Postgres resampling time series data - postgresql

I have OHLCV data of stocks stored in 1-minute increments inside Postgres.
I am trying to resample data to 5 minutes interval. I have used this answer to generate the following SQL query.
Here is the SQL query generated:
SELECT
avg('open') AS open,
avg('high') AS high,
avg('low') AS low,
avg('close') AS close,
avg('volume') AS volume,
avg('open_interest') AS open_interest,
to_timestamp(floor(EXTRACT(epoch FROM 'timestamp') / 300) * 300) AS interval_alias
WHERE 'symbol'='IRFC-N8' GROUP BY interval_alias
I am getting this error:
sqlalchemy.exc.ProgrammingError: (psycopg2.ProgrammingError) function avg(unknown) is not unique
LINE 1: SELECT avg('open') AS open, avg('high') AS high, avg('low') ...
^
HINT: Could not choose a best candidate function. You might need to add explicit type casts.
Could you tell me what went wrong?
Edit 1: Code formatted for better rendering.

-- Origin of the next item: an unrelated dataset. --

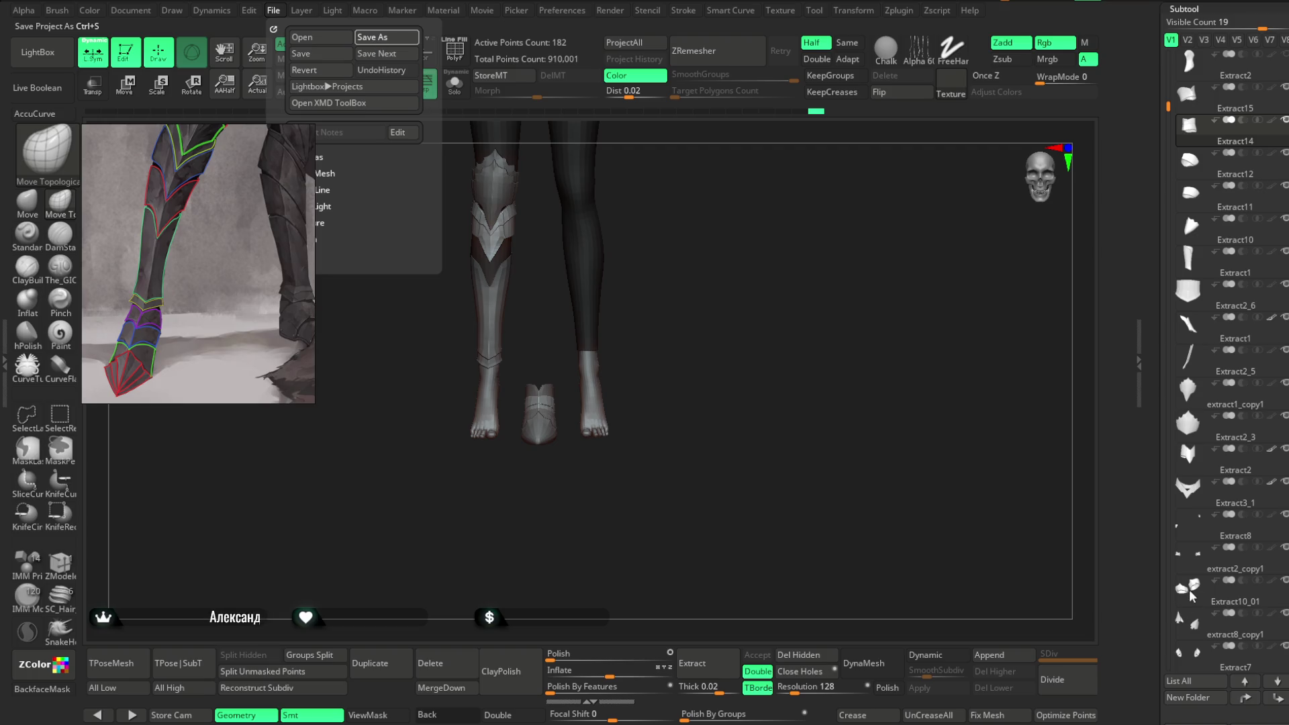
Step: Save the project with Ctrl+S and reframe the view on the legs
{"action": "key", "text": "ctrl+s"}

Edit 2: According to the answer below, I need to use double quotes around the parameter to the avg function. I am using sqlalchemy to generate the expressions and it is creating single quoted strings. Here is the part of code which generates the avg query:
cols = list()
cols.append(func.avg(self.p.open).label(self.p.open))
cols.append(func.avg(self.p.high).label(self.p.high))

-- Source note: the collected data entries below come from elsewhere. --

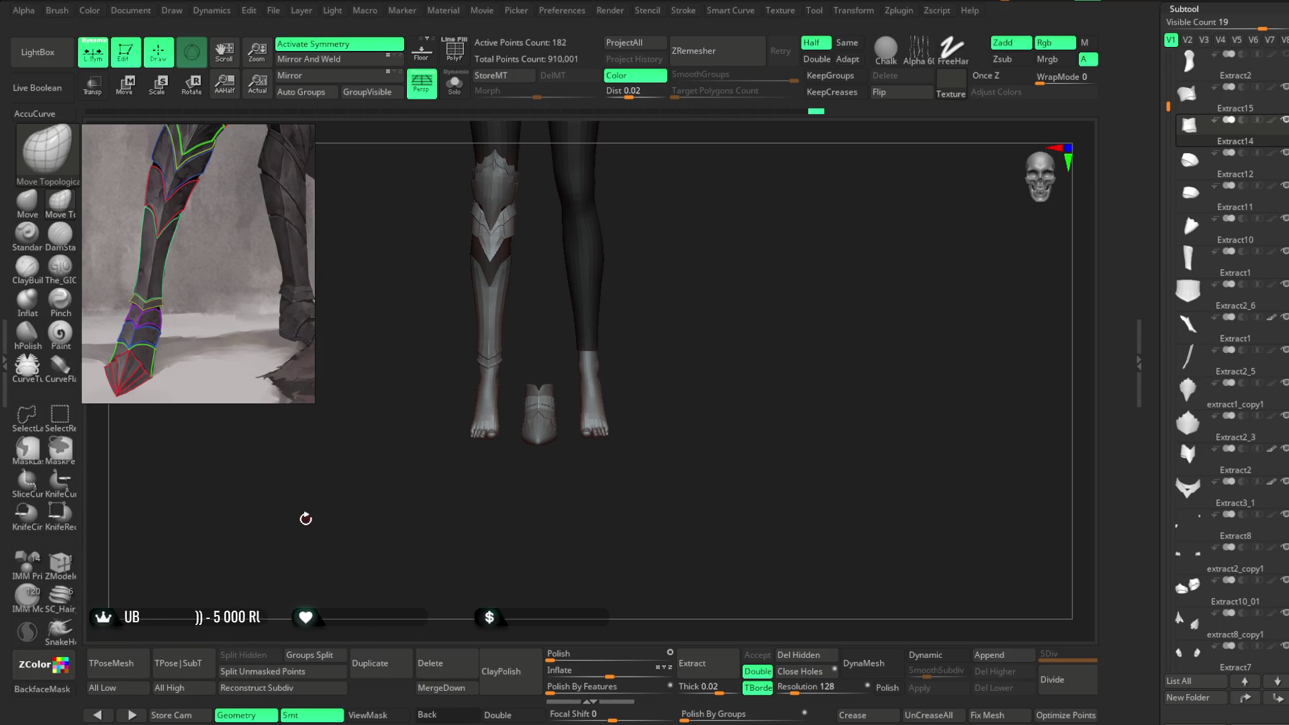
{"action": "mouse_move", "coordinate": [722, 222]}
{"action": "left_mouse_down"}
{"action": "mouse_move", "coordinate": [697, 411]}
{"action": "mouse_move", "coordinate": [690, 380]}
{"action": "mouse_move", "coordinate": [714, 335]}
{"action": "mouse_move", "coordinate": [713, 359]}
{"action": "mouse_move", "coordinate": [685, 374]}
{"action": "mouse_move", "coordinate": [698, 318]}
{"action": "mouse_move", "coordinate": [696, 340]}
{"action": "mouse_move", "coordinate": [667, 365]}
{"action": "mouse_move", "coordinate": [690, 323]}
{"action": "mouse_move", "coordinate": [721, 323]}
{"action": "mouse_move", "coordinate": [708, 311]}
{"action": "mouse_move", "coordinate": [733, 331]}
{"action": "mouse_move", "coordinate": [671, 331]}
{"action": "mouse_move", "coordinate": [670, 316]}
{"action": "mouse_move", "coordinate": [729, 309]}
{"action": "left_mouse_up"}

cols.append(func.avg(self.p.low).label(self.p.low))
cols.append(func.avg(self.p.close).label(self.p.close))
cols.append(func.avg(self.p.volume).label(self.p.volume))
cols.append(func.avg(self.p.openinterest).label(self.p.openinterest))
seconds = self._get_seconds()
cols.append(func.to_timestamp(func.floor(func.extract("epoch", "timestamp") / seconds) * seconds).label("interval_alias"))
SqlAlchemy should have known better to use double quotes but its generating single quotes.

db<>fiddle
Your error is the use of single quotes ' instead of double quotes " in your AVG() calls. The single quotes mark texts but you want to name the columns for the average value. So you need the double quotes or can leave them (both variants are shown in the db fiddle).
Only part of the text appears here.